As the seasons change, it is time to begin feeding the bees. This helps to ensure their survival over the upcoming winter months. In the fall, bees take a 2:1 sugar syrup.Yesterday, I planned to place the sugar syrup feeders on the hives. Here on Cape Cod, our club suggests feeding them for the first two weeks in October. Since I was already suited up, I also decided to do this year’s final hive inspections. These would be the last full inspections before spring next year.
To my delight, all three of my hives have done well. They have good stores of honey and seems to be rather stocked up for winter. Unfortunately as I opened the fullest the hive on my property, I accidentally broke one of the frames inside the deep. I had forgotten that when they are this packed with honey, it is always easiest to pull the number two frame versus the number one frame. Late in the season, the first frame is usually “glued” to the wall of the hive with propolis. I ended up pulling the top bar of the frame completely off! I did this last year too. When will I learn?!

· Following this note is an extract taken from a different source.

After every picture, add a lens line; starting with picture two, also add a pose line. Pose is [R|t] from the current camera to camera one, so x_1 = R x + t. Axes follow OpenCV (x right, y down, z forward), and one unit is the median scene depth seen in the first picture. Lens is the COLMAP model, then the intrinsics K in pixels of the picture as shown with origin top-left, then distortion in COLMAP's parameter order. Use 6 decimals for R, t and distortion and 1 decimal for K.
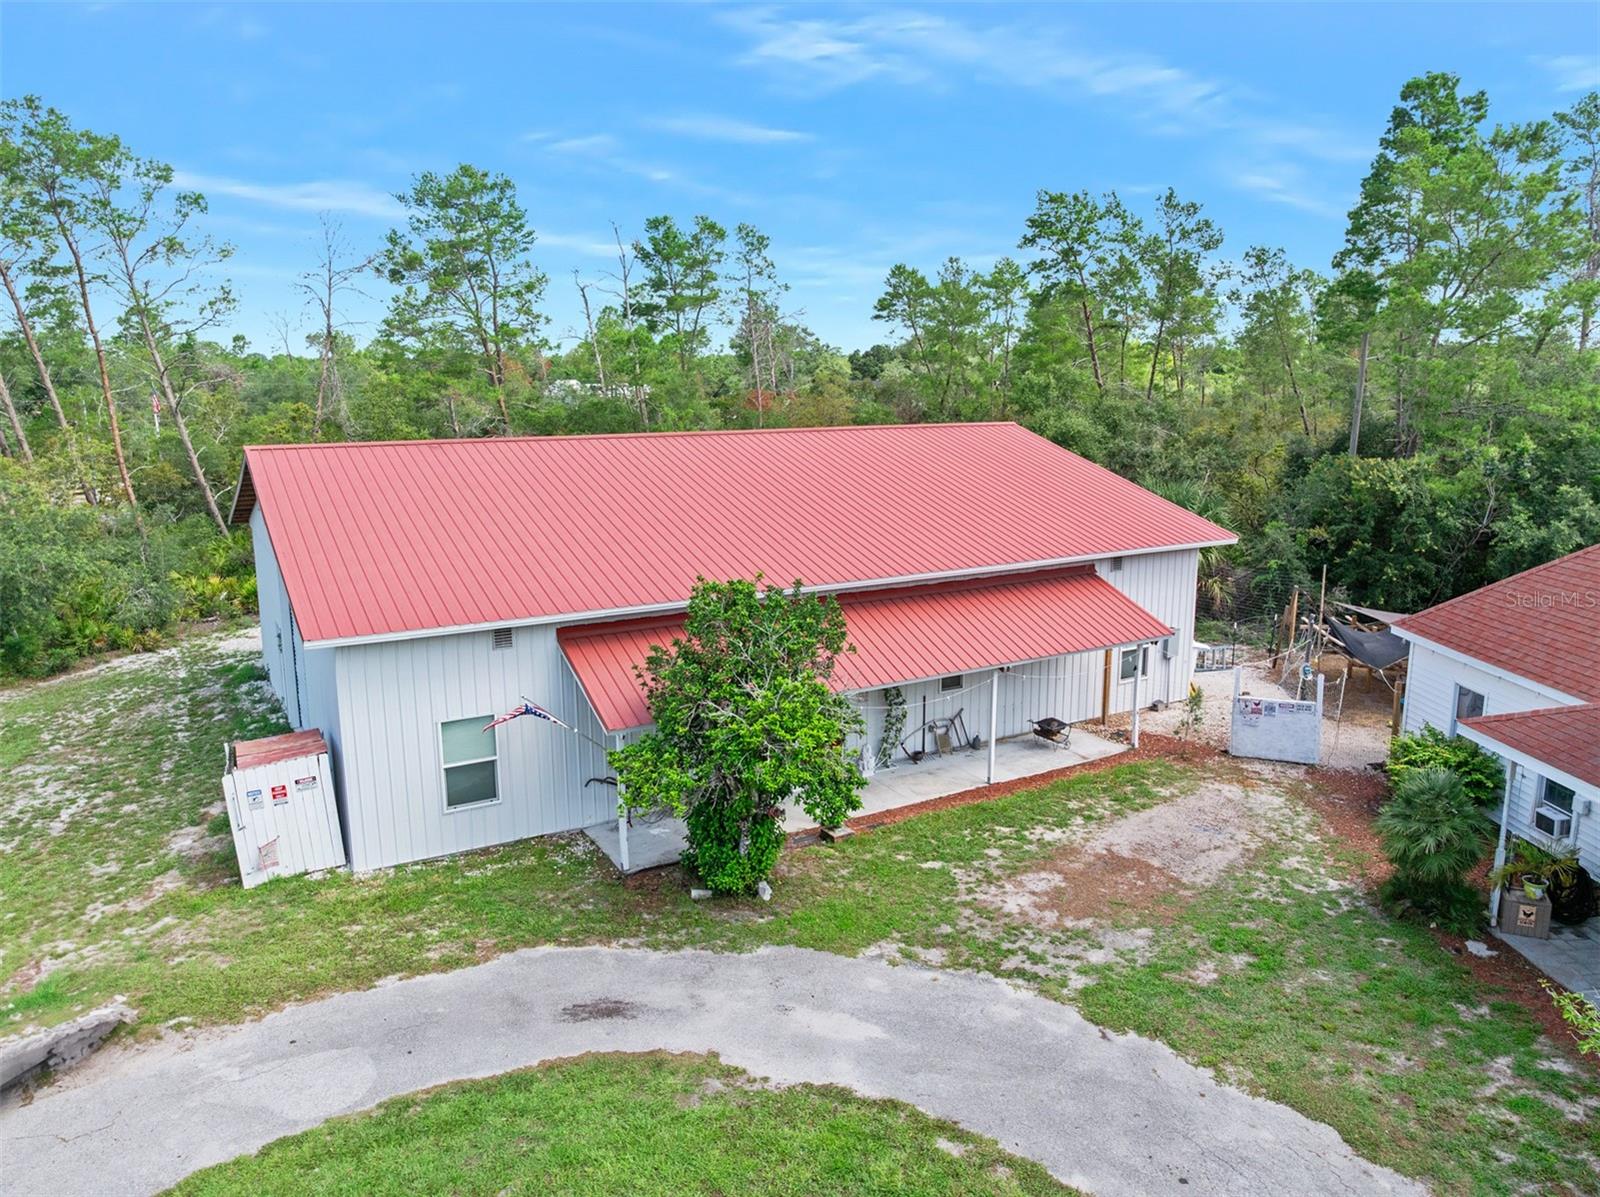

I could have left the frame in place until next spring or I could have dealt with it then. I decided since this hive was chock full of honey on the other 19 frames, that it would be okay for me to take just this one frame for myself. So, I placed a new frame with new foundation into the hive and brought the broken frame, heavy with honey inside. I would be using the cookie sheet method of extraction for this one frame.
I took a large cookie sheet from the pantry and placed it on the counter top. I stood the frame up on the cookie sheet and with a large serrated bread knife, I ran it down along the top of the capped honeycombs. Honey began to ooze. Once I uncapped all of the cells, I placed it face down on the cookie sheet. The honey began to drip out of the cells onto the cookie sheet. With a bit more finagling from a smaller knife, I was able to remove most of this side’s honey. The process was slow. Finally the frame was empty of most of the honey. I returned it to the top portion of the hive where I had placed the feeder. This way the bees could remove the rest of the honey over a couple of days. It was temporary.
Back inside, I began the laborious process of filtering the honey comb out of the honey. I wanted to strain out bits of honey comb. For this small job, I used a knee-high pantyhose. Over the clean glass jars, I placed a funnel and with a silicone spatula I scooped up the honey. I let the honey run off the spatula and into the pantyhose. It drained into the funnel and into the jar. The method was sound but slow. No matter the technique, honey extraction is laborious! In no time, the kitchen was covered in honey. I was covered in honey. I had it on my clothes, my hands, arms and even on my bare feet! In the end I harvested four six ounce jars. After two years of beekeeping, I finally had my first bit of honey.